06/11/2018
La Cour de cassation a jugé le 6 novembre 2018 (17-81703) que le non-respect, par un enquêteur, de l'obligation d'informer préalablement le procureur de la République des opérations envisagées affecte nécessairement la validité de tous les actes effectués conjointement avec d'autres enquêteurs, même non soumis à cette contrainte.
1 - A la suite de vérifications opérées en décembre 2011 dans une pharmacie, dans le cadre d'une enquête nationale sur les conditions de délivrance de certains médicaments vétérinaires détournés de leur usage notamment à des fins de dopage, un inspecteur en chef de santé publique vétérinaire et deux agents de la Direction générale de la concurrence, de la consommation et de la répression des fraudes (DGCCRF), ont procédé à la saisie de l'ordonnancier de cette officine et ont constaté que la moitié des délivrances de médicaments vétérinaires durant les années 2010 et 2011 résultait de prescriptions d’un vétérinaire éloigné géographiquement de la pharmacie concernée ; que les trois agents ont en conséquence entrepris des vérifications relatives aux conditions de prescription des médicaments et ont établi un procès-verbal d'infraction, pour prescription, par un vétérinaire, de médicaments vétérinaires à des animaux auxquels il ne donne pas personnellement des soins ou dont la surveillance sanitaire et le suivi régulier ne lui sont pas confiés.
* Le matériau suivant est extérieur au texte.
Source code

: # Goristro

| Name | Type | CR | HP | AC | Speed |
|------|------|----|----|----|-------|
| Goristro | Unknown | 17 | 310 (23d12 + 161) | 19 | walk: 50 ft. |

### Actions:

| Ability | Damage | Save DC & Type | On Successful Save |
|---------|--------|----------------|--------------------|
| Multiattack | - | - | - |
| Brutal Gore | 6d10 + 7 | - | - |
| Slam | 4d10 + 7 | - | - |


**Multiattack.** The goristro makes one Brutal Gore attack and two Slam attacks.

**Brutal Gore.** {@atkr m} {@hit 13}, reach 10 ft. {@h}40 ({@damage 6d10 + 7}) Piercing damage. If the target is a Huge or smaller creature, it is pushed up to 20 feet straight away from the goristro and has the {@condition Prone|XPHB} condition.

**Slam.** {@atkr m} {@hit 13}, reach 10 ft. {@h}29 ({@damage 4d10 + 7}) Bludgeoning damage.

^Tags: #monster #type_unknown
2 - Le tribunal saisi a fait droit à l'exception de nullité soulevée par les prévenus, a annulé la procédure et a relaxé les prévenus au motif de l'absence d'information préalable du procureur de la République par l’inspecteur de la santé publique vétérinaire qui, agissant au titre de l'article L. 5146-2, 3°, du code de la santé publique, devait faire application de l'article L. 5411-2 du même code qui prescrit cette formalité.
3 – La cour de Cassation (17-81703) a confirmé cette décision en énonçant « que le non-respect, par un enquêteur, de l'obligation d'informer préalablement le procureur de la République des opérations envisagées affecte nécessairement la validité de tous les actes effectués conjointement avec d'autres enquêteurs, même non soumis à cette contrainte ».
4 – Ainsi, le fait que le procès-verbal ait été signé non seulement par l’inspecteur de la santé publique vétérinaire, mais aussi par deux agents de la répression des fraudes, qui agissant au titre du code de la consommation, n’étaient pas soumis à l’obligation d’information préalable du procureur de la République, est sans incidence sur la nullité : une enquête effectuée conjointement par deux services ne donne pas aux enquêteurs d'un service des pouvoirs qui ne leur sont pas dévolus par la loi, chaque service devant agir selon ses propres prérogatives.
5 - La signature conjointe par plusieurs agents d’un même procès-verbal, quand elle n’est pas rendue absolument nécessaire par les constatations qui y sont rapportées, doit être écartée : elle est source de ralentissement des procédures d’établissement du procès-verbal et engendre des difficultés procédurales pouvant annuler l’ensemble de la procédure.
6 – Le formalisme imposé par l’article L. 5411-2 du code de la santé publique est le même que celui des articles L205-3 et L205-5 du code rural et de la pêche maritime qui gouvernent la procédure de police judiciaire pour les infractions au livre II du code rural et de la pêche maritime. L’information préalable du procureur de la République, quand l’infraction constatée n’est pas découverte fortuitement à l’occasion d’une intervention de police administrative, mais délibérément recherchée, est une obligation dont le non respect entraîne la nullité de la procédure appuyée sur le procès-verbal établi dans ces circonstances.